***** Data extracts *****
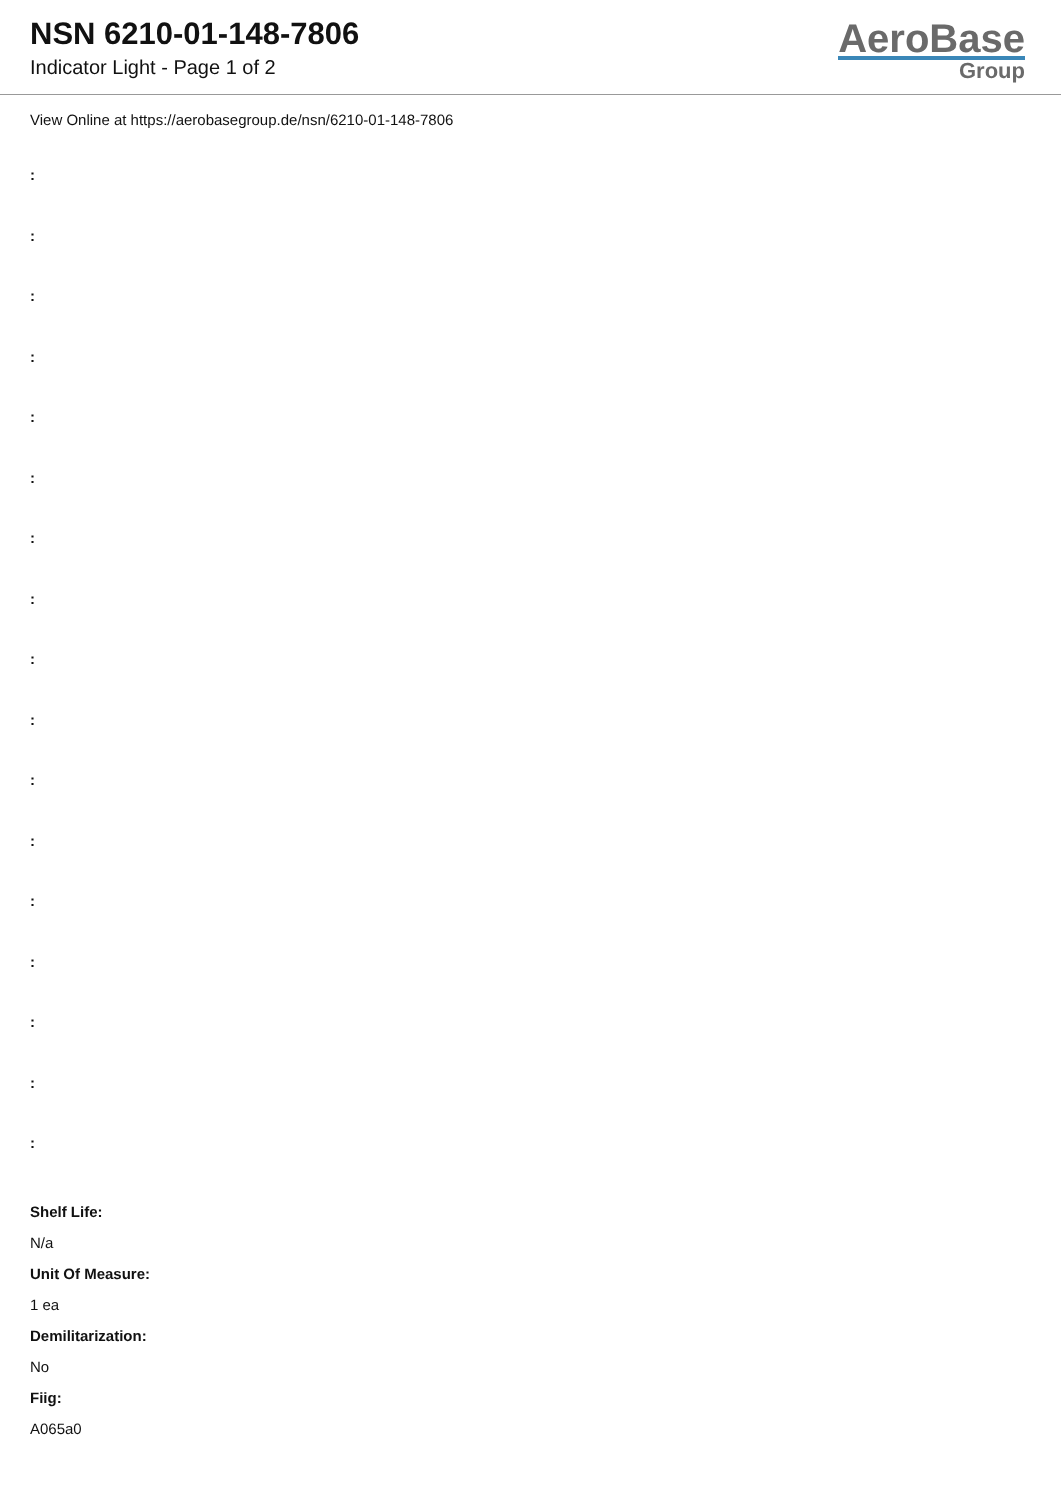NSN 6210-01-148-7806
Indicator Light - Page 1 of 2
AeroBase
Group
View Online at https://aerobasegroup.de/nsn/6210-01-148-7806
:
:
:
:
:
:
:
:
:
:
:
:
:
:
:
:
:
Shelf Life:
N/a
Unit Of Measure:
1 ea
Demilitarization:
No
Fiig:
A065a0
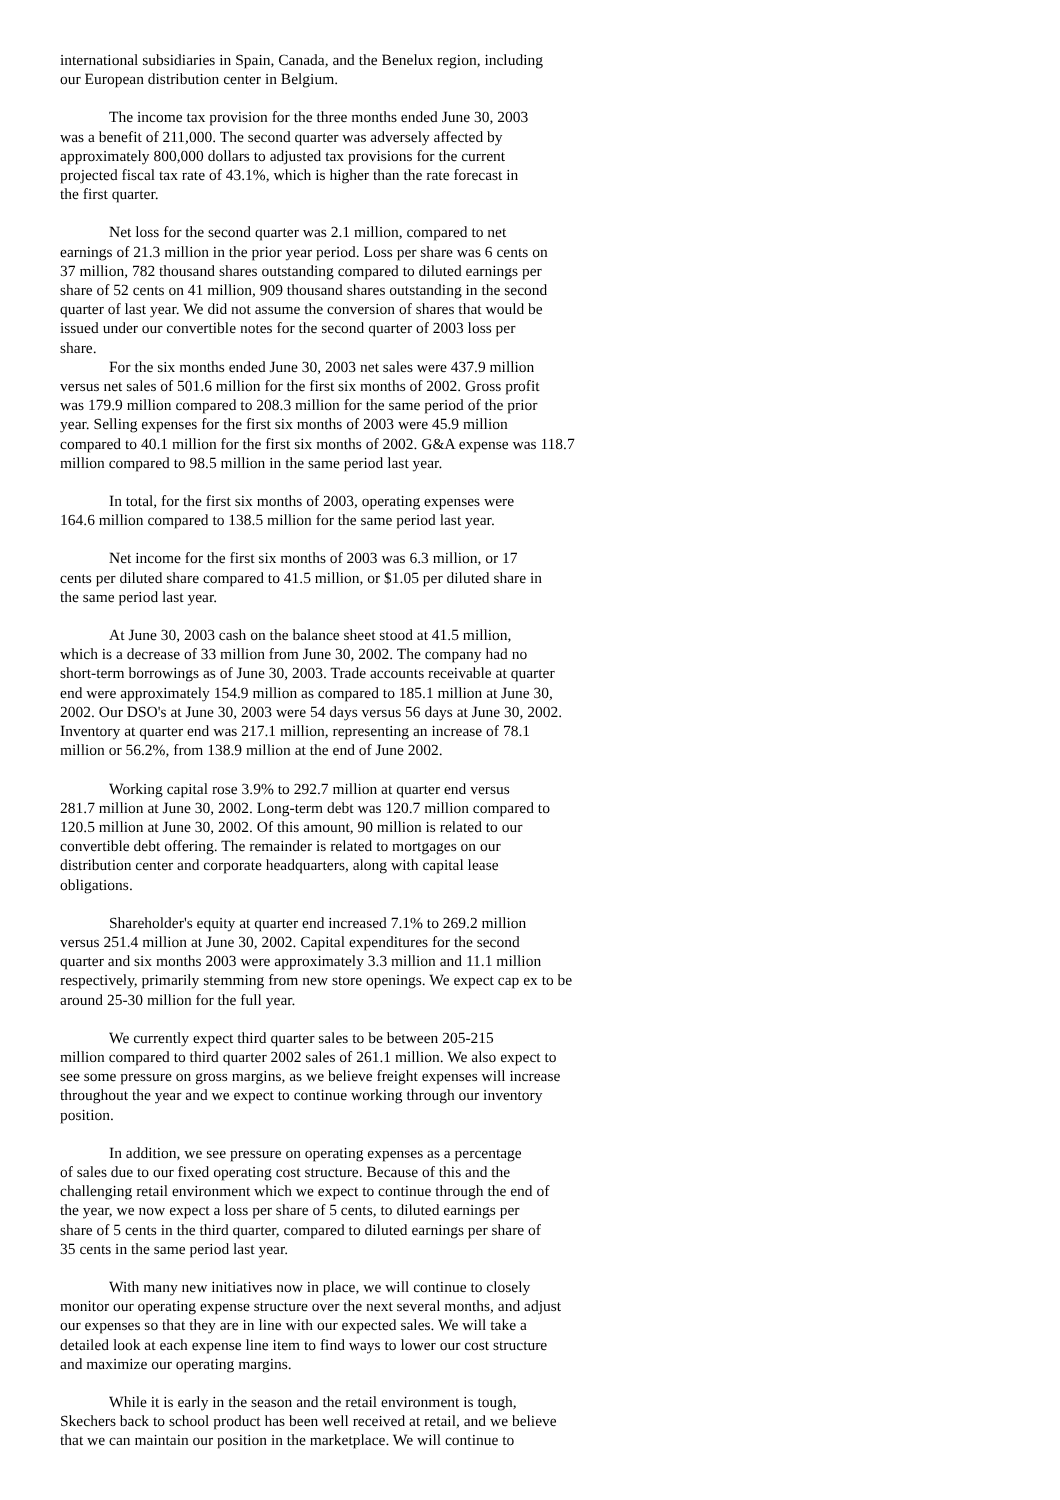international subsidiaries in Spain, Canada, and the Benelux region, including
our European distribution center in Belgium.
The income tax provision for the three months ended June 30, 2003
was a benefit of 211,000. The second quarter was adversely affected by
approximately 800,000 dollars to adjusted tax provisions for the current
projected fiscal tax rate of 43.1%, which is higher than the rate forecast in
the first quarter.
Net loss for the second quarter was 2.1 million, compared to net
earnings of 21.3 million in the prior year period. Loss per share was 6 cents on
37 million, 782 thousand shares outstanding compared to diluted earnings per
share of 52 cents on 41 million, 909 thousand shares outstanding in the second
quarter of last year. We did not assume the conversion of shares that would be
issued under our convertible notes for the second quarter of 2003 loss per
share.
For the six months ended June 30, 2003 net sales were 437.9 million
versus net sales of 501.6 million for the first six months of 2002. Gross profit
was 179.9 million compared to 208.3 million for the same period of the prior
year. Selling expenses for the first six months of 2003 were 45.9 million
compared to 40.1 million for the first six months of 2002. G&A expense was 118.7
million compared to 98.5 million in the same period last year.
In total, for the first six months of 2003, operating expenses were
164.6 million compared to 138.5 million for the same period last year.
Net income for the first six months of 2003 was 6.3 million, or 17
cents per diluted share compared to 41.5 million, or $1.05 per diluted share in
the same period last year.
At June 30, 2003 cash on the balance sheet stood at 41.5 million,
which is a decrease of 33 million from June 30, 2002. The company had no
short-term borrowings as of June 30, 2003. Trade accounts receivable at quarter
end were approximately 154.9 million as compared to 185.1 million at June 30,
2002. Our DSO's at June 30, 2003 were 54 days versus 56 days at June 30, 2002.
Inventory at quarter end was 217.1 million, representing an increase of 78.1
million or 56.2%, from 138.9 million at the end of June 2002.
Working capital rose 3.9% to 292.7 million at quarter end versus
281.7 million at June 30, 2002. Long-term debt was 120.7 million compared to
120.5 million at June 30, 2002. Of this amount, 90 million is related to our
convertible debt offering. The remainder is related to mortgages on our
distribution center and corporate headquarters, along with capital lease
obligations.
Shareholder's equity at quarter end increased 7.1% to 269.2 million
versus 251.4 million at June 30, 2002. Capital expenditures for the second
quarter and six months 2003 were approximately 3.3 million and 11.1 million
respectively, primarily stemming from new store openings. We expect cap ex to be
around 25-30 million for the full year.
We currently expect third quarter sales to be between 205-215
million compared to third quarter 2002 sales of 261.1 million. We also expect to
see some pressure on gross margins, as we believe freight expenses will increase
throughout the year and we expect to continue working through our inventory
position.
In addition, we see pressure on operating expenses as a percentage
of sales due to our fixed operating cost structure. Because of this and the
challenging retail environment which we expect to continue through the end of
the year, we now expect a loss per share of 5 cents, to diluted earnings per
share of 5 cents in the third quarter, compared to diluted earnings per share of
35 cents in the same period last year.
With many new initiatives now in place, we will continue to closely
monitor our operating expense structure over the next several months, and adjust
our expenses so that they are in line with our expected sales. We will take a
detailed look at each expense line item to find ways to lower our cost structure
and maximize our operating margins.
While it is early in the season and the retail environment is tough,
Skechers back to school product has been well received at retail, and we believe
that we can maintain our position in the marketplace. We will continue to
*****
> [What is expected] Give back, word for word, only the lines above from the line holding "quarter of last" to the line holding "For the six", both included.

> [Solution to the exercise]
quarter of last year. We did not assume the conversion of shares that would be
issued under our convertible notes for the second quarter of 2003 loss per
share.
For the six months ended June 30, 2003 net sales were 437.9 million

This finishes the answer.